As a student in a business school, I've been paying the keenest of attention to the ongoing financial carnage that has ravaged the world. It is really the worst of times to do a business degree. I graduate next summer and fortunately, I am an accounting student. It makes life a bit more palatable, at least. While auditors do not make big bucks, they are rarely out of a job as well. This is fully consistent with the basic tenet of finance - high rewards come with high risks.
Actually, all is not doom and gloom. There are still rich pickings if one only knows where to search for them. I have a friend who could still land himself with an investment banking job at Deutsche Bank despite layoffs or a headcount freeze being the order of the day with most banks nowadays. It does prove the veracity of the old HR axiom: good talent would always be in demand regardless of the economic outlook. _________________ Hillary Clinton is an acquired taste which I have clearly yet to acquire.

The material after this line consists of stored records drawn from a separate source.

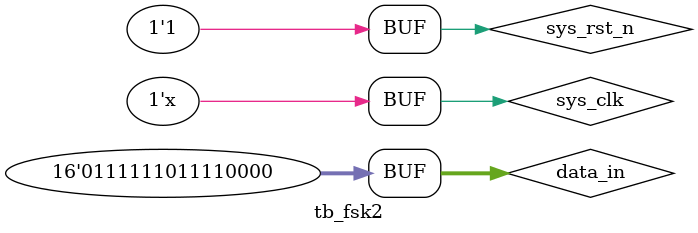
<source format=v>
`timescale 1ns/1ns

module tb_fsk2();

reg sys_clk;
reg sys_rst_n;
reg [15:0] data_in;

wire rx_out;

initial begin
    sys_clk = 1'b1;
    sys_rst_n <= 1'b0;
    data_in   <= 16'b0;
    #30
    sys_rst_n <= 1'b1;



    #200
    data_in<= 16'b1111_1110_1100_1000;
    #(50 * 16* 20)

    #400
    data_in<= 16'b0111_1110_1111_0000;

end

always #10 sys_clk = ~sys_clk;


fsk2 fsk2_inst(
    .sys_clk  ( sys_clk   )       ,
    .sys_rst_n( sys_rst_n )       ,
    .data_in  ( data_in   )       ,

    .rx_out   ( rx_out    )       
);

endmodule
</source>
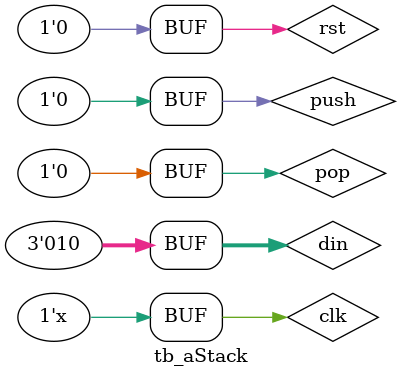
<source format=v>
`timescale 1ns / 1ps
module aStack #(parameter N = 8, WL = 10)
						(input clk, push, pop, rst, //clock, push, pop, and reset signals
						 input [WL-1:0] din, //input
						 output full, empty,
						 output reg error, //indicates whether stack is full/empty and an error signal
						 output reg [$clog2(N) - 1:0] sp, //stack pointer
						 output reg [WL-1:0] dout ); //data popped from the stack

reg [WL-1:0] myStack [N-1:0];

always@(posedge clk or posedge rst) begin
	if (rst) begin dout <= 0; error <= 0; sp <= 0; end
	else begin
		case ({push,pop})
			2'b01: begin 
					if (empty)
							error <= 1;
					else begin
							dout <= myStack[sp-1];
							error <= 0;
							sp <= sp - 1;
							end
					end
			2'b10: begin 
						if (full)
							error <= 1;
						else begin
								myStack[sp] <= din;
								error <= 0;
								sp <= sp + 1;
								end
					end
			2'b00: begin error <= 0;
						 dout <= 0;
					end
			default: error <= 1;
		endcase
	end
end
assign full = (sp >= N - 1); //assigns whether the stack is full or not
assign empty = (sp == 0);		//assigns whether the stack is empty or not
endmodule

module tb_aStack;
	parameter N = 4;
	parameter WL = 3;
	reg clk, push, pop, rst;
	reg [WL-1:0] din;
	wire full, empty, error;
	wire [$clog2(N) - 1:0] sp;
	wire [WL-1:0] dout;
	
	aStack #(.N(N), .WL(WL)) test1 (.clk(clk), .push(push), .pop(pop), .rst(rst), .din(din),
													.full(full), .empty(empty), .error(error), .sp(sp), .dout(dout));
	
	initial clk = 0;
	always #10 clk = ~clk;
	
	initial begin
	rst = 1; push = 0; pop = 0; din = 0;
	#5 rst = 0;
	#10 push = 1; din = 1;
	#20 din = 2;
	#20 din = 4;
	#20 din = 5;
	#20 din = 7;
	#20 din = 4; 
	#20 push = 0; pop = 1;
	#20 pop = 0; push = 1; din = 3;
	#20 din = 1;
	#20 push = 0; pop = 1;
	#20;
	#20;
	#20;
	#20;
	#20 push = 1; pop = 0; din = 2;
	#20 push = 0;
	//#15
	end

endmodule

</source>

As a student in a business school, I've been paying the keenest of attention to the ongoing financial carnage that has ravaged the world. It is really the worst of times to do a business degree. I graduate next summer and fortunately, I am an accounting student. It makes life a bit more palatable, at least. While auditors do not make big bucks, they are rarely out of a job as well. This is fully consistent with the basic tenet of finance - high rewards come with high risks.
Great to see you again, Loic!
Do you have a plan for graduate studies? (Hopefully my question will not be an intrusion upon your privacy! Hehe)
As one of the less finance-minded Rothschild once pointed out, banking is simply about facilitating the moving of money from point A to point B. It's not a lot of hard work, but the rewards are there for the picking.
If it's just for the picking then everybody will go pick it and the profit will be thin (with competition prices of services rendered will fall) and the industry, lean.
Amazingly, when I look at the jobs that are posted online, i see finance and IT jobs everywhere! And healthcare, of course -- people will always be sick.
We have been warned at our hospital to expect more patients to present with no insurance as people lose jobs (in the US, your employer is the main source of health insurance). Even though we are a private hospital, we do take on charity cases for the good of the community, and it's just a financial balancing act to make sure that overall we remain profitable, even if we lose money on certain individuals. Healthcare costs and charges are truly an impenetrable mystery, not only for the patients, but for the providers, who contract various services out to other providers. The billing mistakes on all ends are just staggering. So are the write-offs. I have a friend who did dialysis for over a year at $1200 a pop, three times a week, and while his insurance picked up 80%, can you imagine paying the other 20%? Neither could he. Especially when just one session is what he makes all month. He never even opens his bills, much less reaches for a checkbook. But no one seems to notice -- his doctor still sees him regularly. Billing is outsourced to another company-- the doc wouldn't even know my friend was in arrears. And the numbers are now so astronomical they are just laughable, more than anything he feels he has hanging over his head.